「…ありがとうございます。でも、それでも私は人に何かを教えることなんて出来ません」
「出来るさ」
「出来ません」
「出来る。……なあ、深山。お前、さっき結局は負ける、っつたよな?」
「…はい」
「それは物を教えられない奴の言葉じゃねえ。負けるってことは、何が駄目か分かってるってことだ。ならそれを言えばいい」
「でも、」
「それに、深山、お前はつえーよ。でも、もっと磨きたいとも思わねえ?もっと高みへ行くために」
何かを志すものなら、一度はその道の思い描く頂上。
そこにいつか自分が立てたのなら。
何より、と永倉さんはびしり、と私のほうを指さして、笑い皺を浮かべるほど、屈託の無い笑みを浮かべる。
「俺がお前の剣をもっと見てえんだ」
笑顔に当てる拳は無いという。ニュアンスは違うかもしれないが、確かにそうだ、と先人が作り出した言葉に納得だ。

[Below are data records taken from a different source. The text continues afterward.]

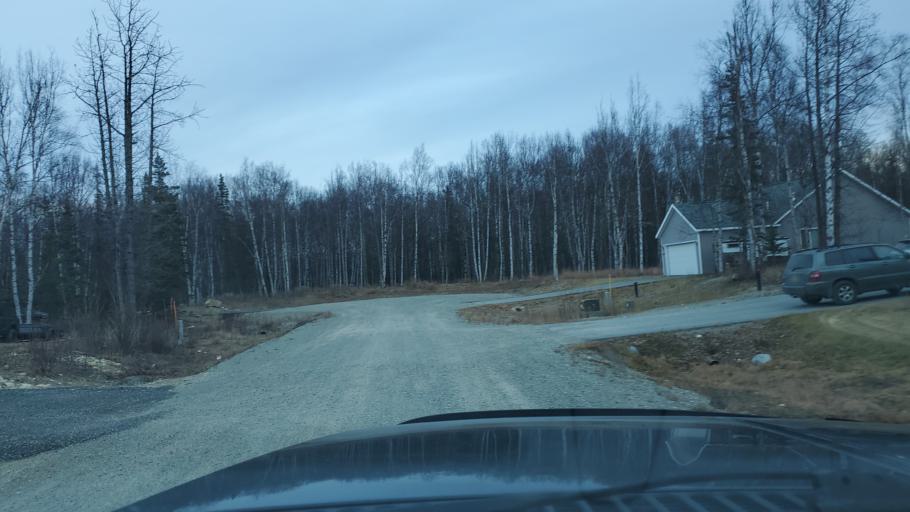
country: US
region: Alaska
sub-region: Matanuska-Susitna Borough
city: Lakes
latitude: 61.6542
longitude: -149.2906
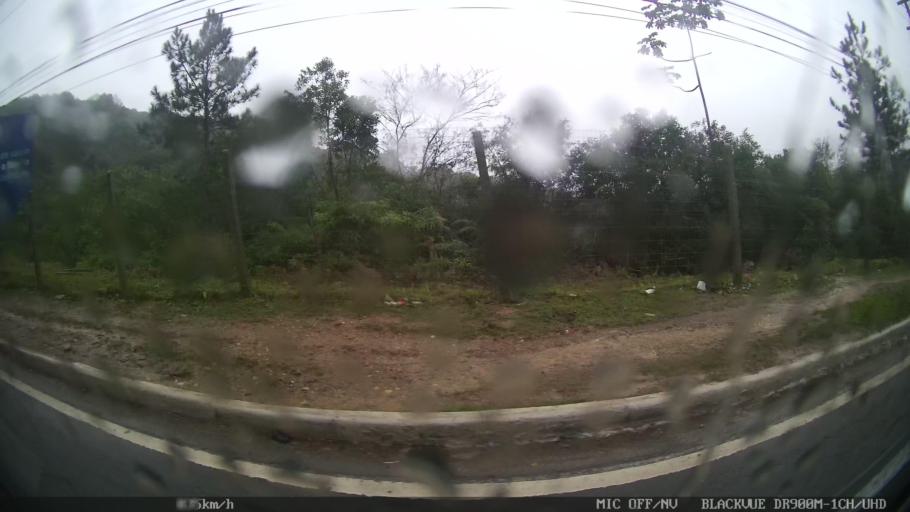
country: BR
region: Santa Catarina
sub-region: Itajai
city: Itajai
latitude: -26.9380
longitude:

呆れるような、嬉しいような。実際、嬉しいのかもしれない。自分自身を求められるということが。
「分かりました。そのお話、お受けしましょう」
ただし、温和そうな局長さんと、怖そうな副長さんが許してくれるのなら。
そう付け加えれば、あの人たちだって認めるさ、と永倉さんは力強く頷いた。